• _TASK GOAL_: Nothing may be left out of the listing below but its images; repeat the rest exactly.

• _AVAILABLE DATA_:
------------------------------
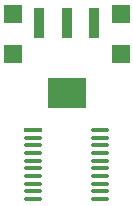
<source format=gtp>
G04 Layer_Color=8421504*
%FSTAX24Y24*%
%MOIN*%
G70*
G01*
G75*
%ADD10R,0.0630X0.0630*%
%ADD11R,0.1299X0.1004*%
%ADD12R,0.0374X0.1004*%
%ADD13O,0.0630X0.0138*%
%ADD14R,0.0630X0.0138*%
D10*
X0432Y029169D02*
D03*
Y027831D02*
D03*
X0468Y027831D02*
D03*
Y029169D02*
D03*
D11*
X045Y026529D02*
D03*
D12*
X044094Y028871D02*
D03*
X045D02*
D03*
X045906D02*
D03*
D13*
X046122Y023516D02*
D03*
Y023772D02*
D03*
Y024028D02*
D03*
Y024284D02*
D03*
Y02454D02*
D03*
Y024796D02*
D03*
Y025052D02*
D03*
Y025307D02*
D03*
X043878Y023516D02*
D03*
Y023772D02*
D03*
Y024028D02*
D03*
Y024284D02*
D03*
Y02454D02*
D03*
Y024796D02*
D03*
Y025052D02*
D03*
Y02326D02*
D03*
Y023004D02*
D03*
X046122Y02326D02*
D03*
Y023004D02*
D03*
D14*
X043878Y025307D02*
D03*
M02*

</source>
------------------------------
• _ANSWER TO THE PROBLEM_:
<source format=gtp>
G04 Layer_Color=8421504*
%FSTAX24Y24*%
%MOIN*%
G70*
G01*
G75*
%ADD10R,0.0630X0.0630*%
%ADD11R,0.1299X0.1004*%
%ADD12R,0.0374X0.1004*%
%ADD13O,0.0630X0.0138*%
%ADD14R,0.0630X0.0138*%
D10*
X0432Y029169D02*
D03*
Y027831D02*
D03*
X0468Y027831D02*
D03*
Y029169D02*
D03*
D11*
X045Y026529D02*
D03*
D12*
X044094Y028871D02*
D03*
X045D02*
D03*
X045906D02*
D03*
D13*
X046122Y023516D02*
D03*
Y023772D02*
D03*
Y024028D02*
D03*
Y024284D02*
D03*
Y02454D02*
D03*
Y024796D02*
D03*
Y025052D02*
D03*
Y025307D02*
D03*
X043878Y023516D02*
D03*
Y023772D02*
D03*
Y024028D02*
D03*
Y024284D02*
D03*
Y02454D02*
D03*
Y024796D02*
D03*
Y025052D02*
D03*
Y02326D02*
D03*
Y023004D02*
D03*
X046122Y02326D02*
D03*
Y023004D02*
D03*
D14*
X043878Y025307D02*
D03*
M02*

</source>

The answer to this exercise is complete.